Pourquoi allait-on faire des combats en Yougoslavie ? Parce qu’il y avait les frères Jorga. C’est eux qui avaient introduit le Karaté en Yougoslavie. Et les Yougoslaves, c’étaient… c’est des cogneurs, quoi ! On partait à l’aventure.

L’équipe de France représentait une ouverture sur le monde, la possibilité de rencontrer d’autres personnes, de sortir… Le Karaté était quand même un milieu assez fermé, assez pauvre en composition au début. Il y avait trois compétitions par an : le championnat d’Île-de-France, la Coupe de France et le Championnat de France, plus quelques rencontres entre ligues ».

  • §1970 : « PARIS-KARACHI, KARACHI-NEW DELHI… JAPON ! »

Ÿ 1ers Mondiaux à Tokyo : « je ne crois pas avoir dépassé 2 tours »

« Se rendre aux Championnats du monde au Japon était avant tout une aventure de copains.
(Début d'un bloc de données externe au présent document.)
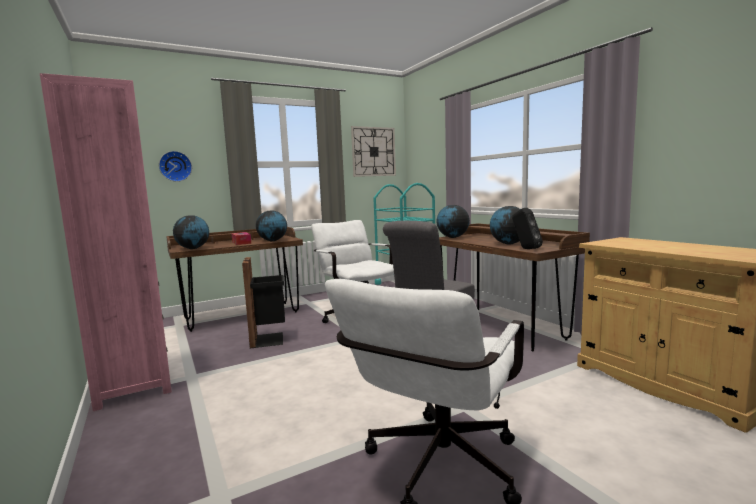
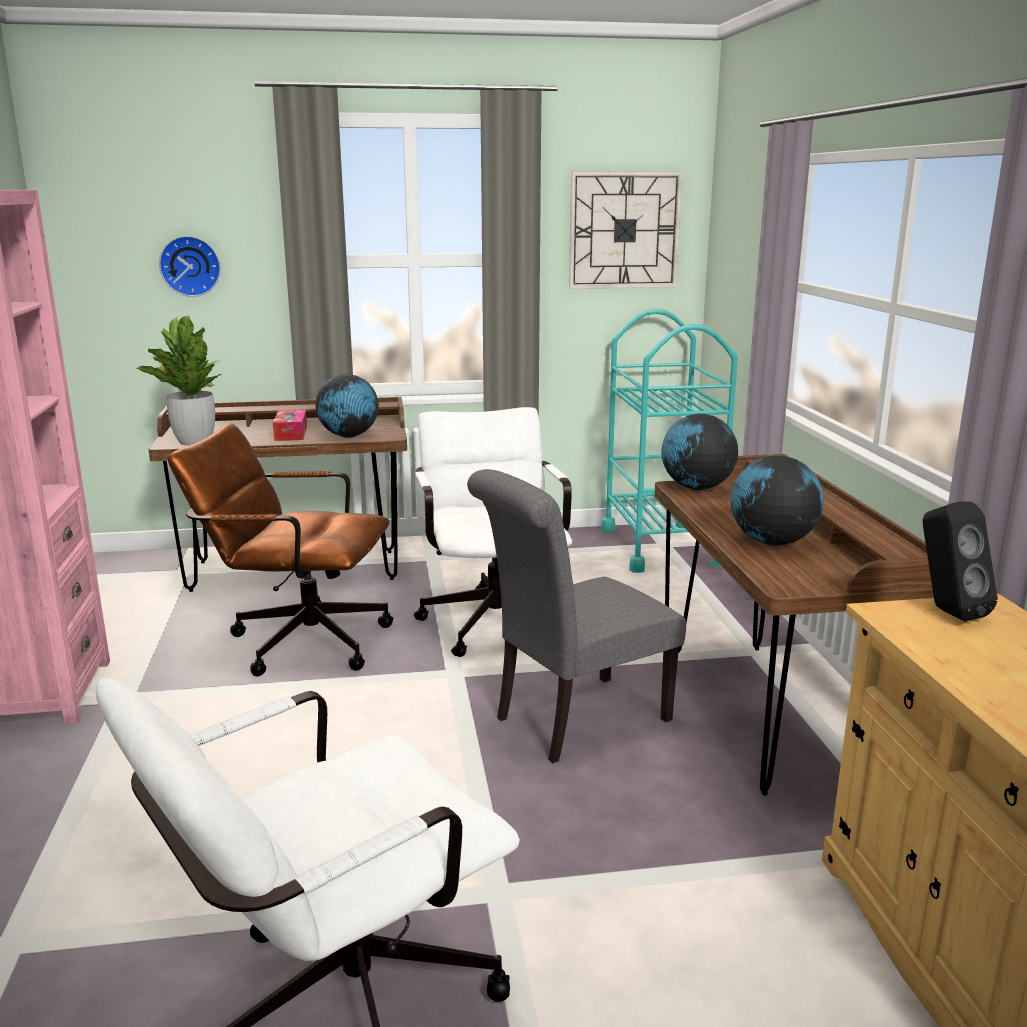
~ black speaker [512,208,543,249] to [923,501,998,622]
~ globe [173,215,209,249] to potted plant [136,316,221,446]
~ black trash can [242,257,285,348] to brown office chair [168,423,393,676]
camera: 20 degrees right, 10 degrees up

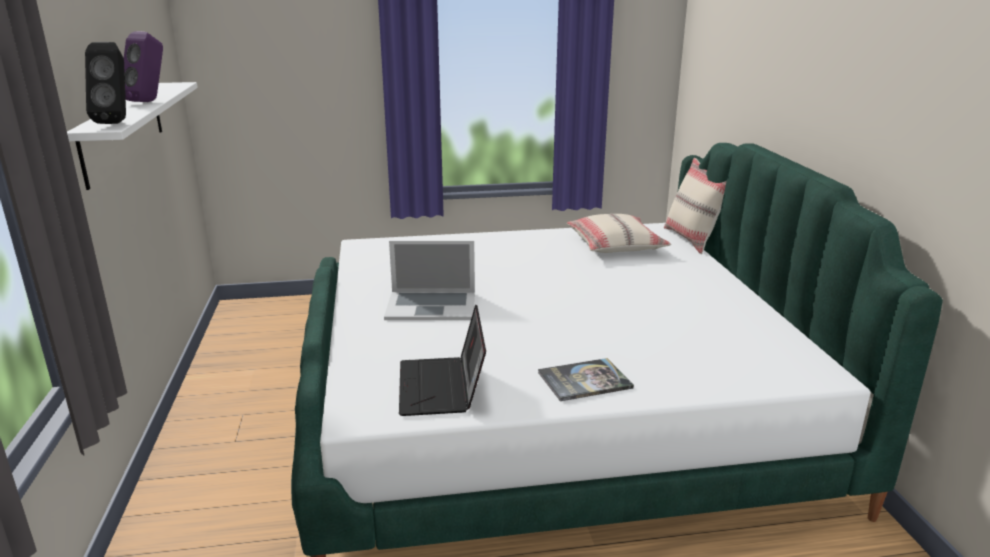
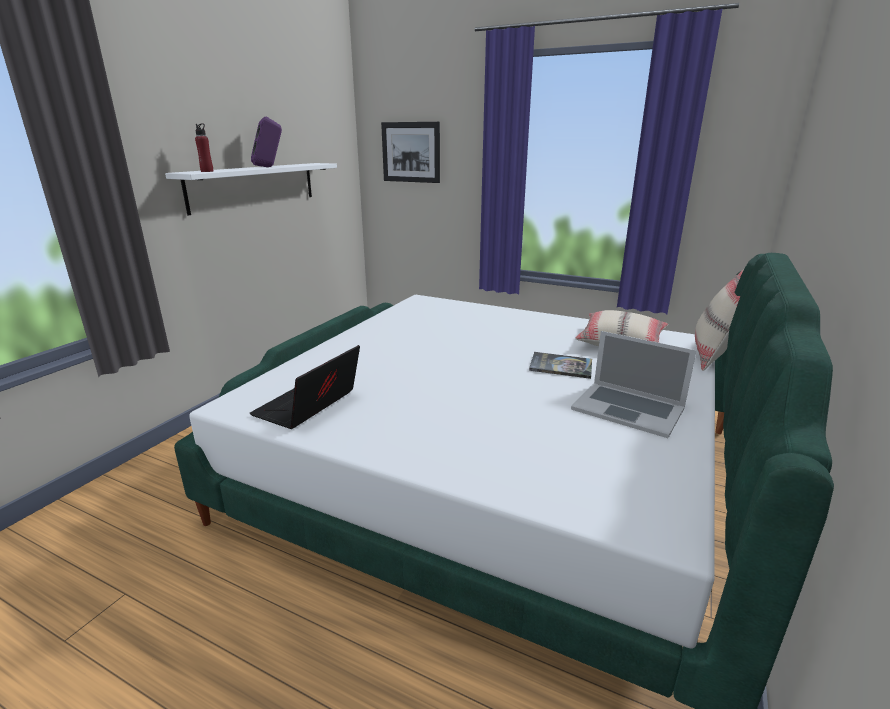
+ picture [381,122,440,183]
~ laptop [384,241,475,320] to [571,331,697,438]
~ book [538,358,634,401] to [529,352,592,379]
~ black speaker [85,42,126,124] to red bottle [195,123,214,172]
camera: 35 degrees right, 0 degrees up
Et un vrai périple ! On est parti à 12. Je crois que l’on a fait Paris-Karachi, Karachi-New Delhi, New Delhi-Bangkok, Bangkok-Hong Kong, Hong Kong-Japon. Avec plusieurs escales, cela devait coûter moins cher... Rien que ça, c’était une aventure !

Les individuels se sont déroulés à Tokyo et « les équipes » à Osaka. Mais ce n’est pas quelque chose qui m’a impressionné. Nous, les athlètes, on était à part. Les élus ont fait un défilé dans Tokyo avec les voitures. Ca, on ne l’a pas vu. On n’a pas vécu leurs réunions. Nous, on a vu l’hôtel et le palais des sports, point.

Le palais des sports, bon… Bien organisé… Mais je n’ai pas le souvenir de quelque chose d’impressionnant. Je ne faisais pas vraiment de différence entre un petit championnat et « le » championnat du monde. Pour moi, il fallait monter sur le tatami et voir ce que cela allait donner.

Je crois n’avoir pas dépassé 2 tours. Mais je n’ai plus grand souvenir. Il y avait 5 équipes japonaises !!! Cela ne faisait pas très sérieux ! En individuel, ce n’était pas très mobile, c’était dans l’axe. Je vois encore Dominique (Valera) en train d’attendre son Japonais pour lui placer un balayage. Il n’y avait pas beaucoup de mouvements. C’est un Karaté assez statique ».